ЗАДАНИЕ A:
Ответьте на вопросы по фрагменту о матери и дочери:
(i) С чем, по искреннему убеждению матери, неразрывно связано благо дочери?
(ii) Где мать удерживала дочь?
(iii) При каком поведении матери девушка чувствовала бы моральное право поступить по-своему?
ЗАДАНИЕ B:
Продолжите фрагмент о матери и дочери, начиная сразу после его последнего предложения.

ТЕКСТОВЫЙ БЛОК:

--*--

Трагизм этой истории в том, что мать действительно любит свою дочь, но, как верующая, искренне убеждена, что благо дочери неразрывно связано с богом. И она жертвует земным, единственно возможным счастьем дочери во имя верности сверхъестественному существу. С другой стороны, дочь обезоружена в борьбе за свое счастье. Если бы мать выказывала ей открытую вражду, нежелание считаться с ее мнением ради каких-то корыстных, эгоистических интересов, девушка чувствовала бы моральное право поступить по-своему, против воли матери. Но поскольку мать удерживала ее в монастыре именем любви к ней и верой в бога, девушка оказалась морально порабощенной мистической «волей божьей».

--*--

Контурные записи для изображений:
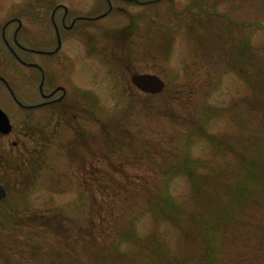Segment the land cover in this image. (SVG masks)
Here are the masks:
<instances>
[{"label": "rangeland", "instance_id": "rangeland-1", "mask_svg": "<svg viewBox=\"0 0 264 264\" xmlns=\"http://www.w3.org/2000/svg\"><path fill=\"white\" fill-rule=\"evenodd\" d=\"M122 1L0 0V105L30 124L0 264H264V0ZM19 59L71 102L22 110L42 77Z\"/></svg>", "mask_w": 264, "mask_h": 264}, {"label": "flooded vegetation", "instance_id": "flooded-vegetation-1", "mask_svg": "<svg viewBox=\"0 0 264 264\" xmlns=\"http://www.w3.org/2000/svg\"><path fill=\"white\" fill-rule=\"evenodd\" d=\"M47 11V10H46ZM41 13V16H47V12ZM53 12L56 13V10H53ZM105 11H102L98 13L97 15H88V14H77L76 16L68 17V12L62 14L60 16L59 22L62 27L63 34L67 39H72L75 34H79L82 36L81 38L85 40V43L87 45L88 41V34L91 32L89 25L92 24L91 20L98 19L99 17H102L105 15ZM57 24V23H55ZM84 36V38H83ZM63 40L60 38L58 39V44L56 47L52 49L43 48L41 51L43 53H46L48 56H45L46 59L54 58L58 51L60 50V46L62 44ZM42 74L43 80H42V86H41V95L43 97V100L40 104L42 105H54L58 100L61 99V96H58V87L59 85H56L53 87V84L55 82V77L50 78L49 81L46 80V70L45 67L42 64H36ZM54 75V74H51ZM47 83V84H46ZM12 121V129L11 131L4 133L0 131V182L5 185L7 188L6 182H10L13 184L15 182V179L13 175L5 173L7 169L13 171L15 168L16 171H19V168H23L26 161H24L25 152L28 148L26 140L23 141V138L27 136V129H28V123L29 118L27 116H23L21 118V124L20 127L16 126L14 124L13 119ZM15 134L16 138H10L11 135ZM19 136L22 138L21 141L19 140ZM17 139V140H16ZM11 143V144H10ZM14 161L21 162L19 165V168L16 167L14 164ZM8 189V188H7ZM6 197L0 202L2 203Z\"/></svg>", "mask_w": 264, "mask_h": 264}, {"label": "water", "instance_id": "water-1", "mask_svg": "<svg viewBox=\"0 0 264 264\" xmlns=\"http://www.w3.org/2000/svg\"><path fill=\"white\" fill-rule=\"evenodd\" d=\"M133 82L141 89L149 92H159L164 86V80L155 74L150 73H135L132 76ZM4 114V112H3ZM5 121L8 122V117L4 114ZM1 123L4 125V120L1 118ZM5 194L4 188L0 185V198Z\"/></svg>", "mask_w": 264, "mask_h": 264}]
</instances>
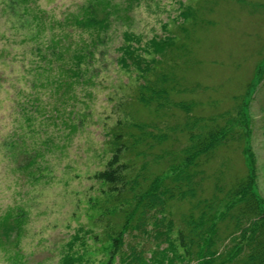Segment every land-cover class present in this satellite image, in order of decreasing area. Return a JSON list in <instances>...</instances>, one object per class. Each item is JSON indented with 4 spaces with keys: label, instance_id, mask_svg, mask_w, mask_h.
Listing matches in <instances>:
<instances>
[{
    "label": "rangeland",
    "instance_id": "rangeland-1",
    "mask_svg": "<svg viewBox=\"0 0 264 264\" xmlns=\"http://www.w3.org/2000/svg\"><path fill=\"white\" fill-rule=\"evenodd\" d=\"M87 1L0 0V215L22 208L29 217L19 248L0 242V264H60L65 243L79 227L102 231L90 207L101 186L93 175L104 168L105 133L138 80L137 72L113 63L123 31L144 41L173 36L186 45L173 53L180 61L175 71L182 87L195 90L176 98L194 101L191 115L207 119L237 116L234 109L264 62V0H108L117 10L112 9L107 61L91 80L74 84L69 59L56 52L62 39H52L63 35L59 21L78 15ZM187 7L197 24L181 16ZM71 29L69 39L76 36ZM251 94L253 99L245 98L250 133L221 146L205 164L203 196L218 179L229 187L245 176L244 147L251 146L256 191L264 199V80ZM125 109L141 120L153 117L137 103ZM218 123L225 119L210 122ZM236 129L237 138L247 131L243 125ZM189 205L173 204L177 222ZM87 241L91 264H105L101 241Z\"/></svg>",
    "mask_w": 264,
    "mask_h": 264
},
{
    "label": "trees",
    "instance_id": "trees-1",
    "mask_svg": "<svg viewBox=\"0 0 264 264\" xmlns=\"http://www.w3.org/2000/svg\"><path fill=\"white\" fill-rule=\"evenodd\" d=\"M110 5L108 0H88L78 15L59 21L63 35L56 34L52 42L62 39L56 52L69 59L66 68L74 84L91 80L98 64L107 61L111 15L117 10ZM194 13L187 7L181 16L197 24ZM71 28L76 36L69 39ZM185 48L173 36L144 41L123 31L113 63L137 72L138 80L105 133L104 168L93 175L101 186L90 207L102 231L79 227L65 243L60 264H91L89 239L101 241L105 264H264V199L256 191L259 175L251 146L244 147L245 176L229 187L218 179L211 194L202 195L205 164L221 146L250 133V100L245 98L253 99V88L264 80V62L240 97L237 116L207 119L191 115L194 101L176 98L195 90L182 87L175 71L180 61L173 53ZM129 103L148 109L153 117L136 118L125 109ZM221 118L225 123L210 124ZM242 125L247 131L237 138L234 133ZM158 164L163 168L153 171ZM186 202L188 212L177 222L173 204ZM16 209L0 215V242L19 248L29 217L26 210Z\"/></svg>",
    "mask_w": 264,
    "mask_h": 264
}]
</instances>
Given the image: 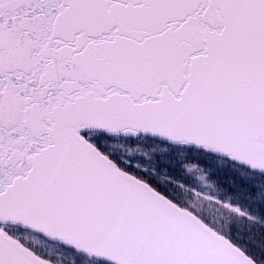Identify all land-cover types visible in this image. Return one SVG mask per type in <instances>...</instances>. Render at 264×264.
<instances>
[{"label": "snow or ice", "instance_id": "snow-or-ice-1", "mask_svg": "<svg viewBox=\"0 0 264 264\" xmlns=\"http://www.w3.org/2000/svg\"><path fill=\"white\" fill-rule=\"evenodd\" d=\"M36 235L264 264V0H0V264H53Z\"/></svg>", "mask_w": 264, "mask_h": 264}, {"label": "rangeland", "instance_id": "rangeland-1", "mask_svg": "<svg viewBox=\"0 0 264 264\" xmlns=\"http://www.w3.org/2000/svg\"><path fill=\"white\" fill-rule=\"evenodd\" d=\"M217 165L220 166V163L217 162ZM227 173V171H225ZM225 172L219 174V177H225ZM231 172H228L227 175H231ZM234 174V173H233ZM231 177V176H227ZM226 183V182H225ZM29 243L34 244L37 249L42 251H51L53 255V260L59 262V264H73V256L70 253H66L63 250L56 247L55 244L49 243L39 236H30Z\"/></svg>", "mask_w": 264, "mask_h": 264}, {"label": "trees", "instance_id": "trees-1", "mask_svg": "<svg viewBox=\"0 0 264 264\" xmlns=\"http://www.w3.org/2000/svg\"><path fill=\"white\" fill-rule=\"evenodd\" d=\"M227 174H228V172H227V173L225 172V175H224L225 177H219L220 182H221L222 184H224L225 186L228 185L229 180L236 181V180L239 179V177H237V176H236L235 174H233V173H230L231 175H227ZM227 176H231V177H227ZM225 182H226V183H225ZM53 264H59V262L53 260Z\"/></svg>", "mask_w": 264, "mask_h": 264}, {"label": "water", "instance_id": "water-1", "mask_svg": "<svg viewBox=\"0 0 264 264\" xmlns=\"http://www.w3.org/2000/svg\"><path fill=\"white\" fill-rule=\"evenodd\" d=\"M38 236V235H37ZM40 237V236H39ZM42 238V237H41ZM44 239V238H43ZM45 240V239H44ZM46 241H48V242H50V243H54L53 241H50V240H46ZM55 244V243H54Z\"/></svg>", "mask_w": 264, "mask_h": 264}]
</instances>
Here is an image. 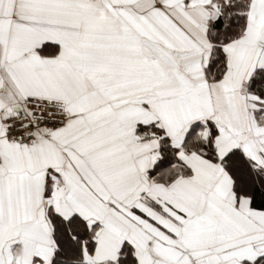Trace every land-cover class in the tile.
Segmentation results:
<instances>
[{"label": "snow or ice", "instance_id": "snow-or-ice-1", "mask_svg": "<svg viewBox=\"0 0 264 264\" xmlns=\"http://www.w3.org/2000/svg\"><path fill=\"white\" fill-rule=\"evenodd\" d=\"M0 264H264V0H0Z\"/></svg>", "mask_w": 264, "mask_h": 264}]
</instances>
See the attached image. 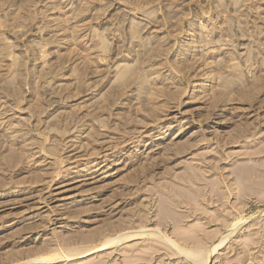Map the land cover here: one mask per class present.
I'll return each mask as SVG.
<instances>
[{
	"label": "rangeland",
	"instance_id": "obj_1",
	"mask_svg": "<svg viewBox=\"0 0 264 264\" xmlns=\"http://www.w3.org/2000/svg\"><path fill=\"white\" fill-rule=\"evenodd\" d=\"M198 253L264 264V0H0V264Z\"/></svg>",
	"mask_w": 264,
	"mask_h": 264
},
{
	"label": "bare ground",
	"instance_id": "obj_2",
	"mask_svg": "<svg viewBox=\"0 0 264 264\" xmlns=\"http://www.w3.org/2000/svg\"><path fill=\"white\" fill-rule=\"evenodd\" d=\"M50 195H51V194H50ZM165 239H166V241H167V238H165ZM219 240L221 241V239H219ZM168 241H169V240H168ZM109 243H110V242H107V243L103 244L102 247L108 245ZM217 243H219V241H218ZM221 243H222V242H221ZM214 244H215V243H214ZM171 245H172V244H171ZM218 245H221V244H216V245H214V246L211 247V248H212V249H211V253H213V252L216 250V248L219 247ZM100 248H101V247H100ZM179 251H180V250H179ZM211 253H210V254L208 253L209 255L206 254V256H207V257L205 256L206 259L203 258V257H201V254H202V253H200V254L198 253V255H196V258L198 259V261H199L200 264H206V263L208 262L209 258H210L211 255H212ZM188 254H189V253H188ZM194 257H195V256H194ZM46 259H47V258H46ZM48 259H49V258H48ZM48 259H47V260H48ZM50 259H51V258H50ZM198 261H197V262H198Z\"/></svg>",
	"mask_w": 264,
	"mask_h": 264
}]
</instances>
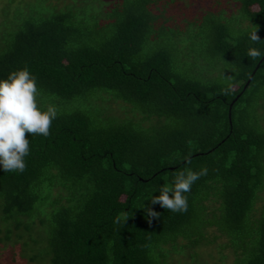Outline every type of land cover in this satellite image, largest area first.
Masks as SVG:
<instances>
[{"label":"trees","instance_id":"obj_1","mask_svg":"<svg viewBox=\"0 0 264 264\" xmlns=\"http://www.w3.org/2000/svg\"><path fill=\"white\" fill-rule=\"evenodd\" d=\"M250 47L264 53V0H0V80L27 67L38 107L58 110L49 136L27 134L22 173L0 166V253L264 264V56ZM204 167L186 212L151 203Z\"/></svg>","mask_w":264,"mask_h":264},{"label":"clouds","instance_id":"obj_2","mask_svg":"<svg viewBox=\"0 0 264 264\" xmlns=\"http://www.w3.org/2000/svg\"><path fill=\"white\" fill-rule=\"evenodd\" d=\"M250 40L253 43L261 42L257 28L250 33ZM247 56L255 60L264 56V53L250 47ZM233 90V86L229 84L223 92L227 95ZM37 96L36 78L27 67L10 73L5 80H0V166L3 171L22 173L25 170L24 158L29 154L27 134L45 137L50 135L52 121L57 117L58 110L50 104L42 111L38 107ZM207 171L204 167L199 172H179L174 186L162 187L160 195L153 196L151 203L160 204L162 208L172 212H186L188 201L184 193L190 192L192 184L201 176L207 175ZM147 214L153 218L159 216V213L151 209L147 210ZM116 222L119 223V220Z\"/></svg>","mask_w":264,"mask_h":264},{"label":"rangeland","instance_id":"obj_3","mask_svg":"<svg viewBox=\"0 0 264 264\" xmlns=\"http://www.w3.org/2000/svg\"><path fill=\"white\" fill-rule=\"evenodd\" d=\"M111 107L114 108V111H115L117 114H119V115L121 114V111H120V110L118 111L117 103H111ZM203 251H204V253H207V252L210 253V250L208 249V247H207V248H203ZM226 252H227V251H226ZM212 253L214 254L215 251L212 250ZM226 254H228V257H227V259H226L225 261L228 262V261L230 260V255H229V253H226ZM204 256H205V260H206L207 262L212 263V259H211V258L207 257L206 254H204ZM205 260L203 259V262H204V263L206 262ZM204 263H203V264H204ZM0 264H15V263H13L12 261H10V260H9V257H8L5 253H0ZM29 264H30V263H29Z\"/></svg>","mask_w":264,"mask_h":264},{"label":"water","instance_id":"obj_4","mask_svg":"<svg viewBox=\"0 0 264 264\" xmlns=\"http://www.w3.org/2000/svg\"><path fill=\"white\" fill-rule=\"evenodd\" d=\"M251 76L249 77V79L247 80L246 84L248 83V81L250 80ZM246 84L244 85V87L246 86ZM230 106H231V103H230Z\"/></svg>","mask_w":264,"mask_h":264}]
</instances>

--*--

ОЖИДАЕМЫЙ ОТВЕТ A:
(i) С богом.
(ii) В монастыре.
(iii) Если бы мать выказывала ей открытую вражду и нежелание считаться с ее мнением ради каких-то корыстных, эгоистических интересов.

ОЖИДАЕМЫЙ ОТВЕТ B:
Христианство и теперь содержит в себе идею отказа от земных благ, от естественных человеческих привязанностей ради любви к богу. Так, православная и католическая церкви по-прежнему восхваляют многочисленных «святых», которые оставляли свои дома, семьи, отрекались от всего, чем живет человек на земле, и шли в леса, в пустыни, чтобы служить богу. Хотя баптистская церковь и не признает культа святых, но требование жертвенности выдвигает не менее, а может даже и более настойчиво. В проповедях, в печатных изданиях верующим внушается мысль, что самое главное для них — это родство по духу с братьями и сестрами во Христе, а не родство по крови, так как с первыми их роднит кровь Христова, кровь божья, пролитая за спасение грешников, а со вторыми лишь кровь человеческая. Как о вполне нормальном явлении говорит об отказе от родных ради служения богу один из ведущих богословов церкви евангельских христиан-баптистов А. Карев: «Нам пришлось отказаться от людей, которые нам были очень дороги, но которые не захотели пойти за Христом. Нам пришлось делать очень трудный выбор: или они, или Христос! И мы выбрали Христа, а от дорогих нашему сердцу людей мы должны были отказаться»[22].

В итоге мы видим, что христианство воспитывает у своих последователей прежде всего боголюбие, а не человеколюбие, проповедует угождение существу сверхъестественному, а не заботу о земном благе людей.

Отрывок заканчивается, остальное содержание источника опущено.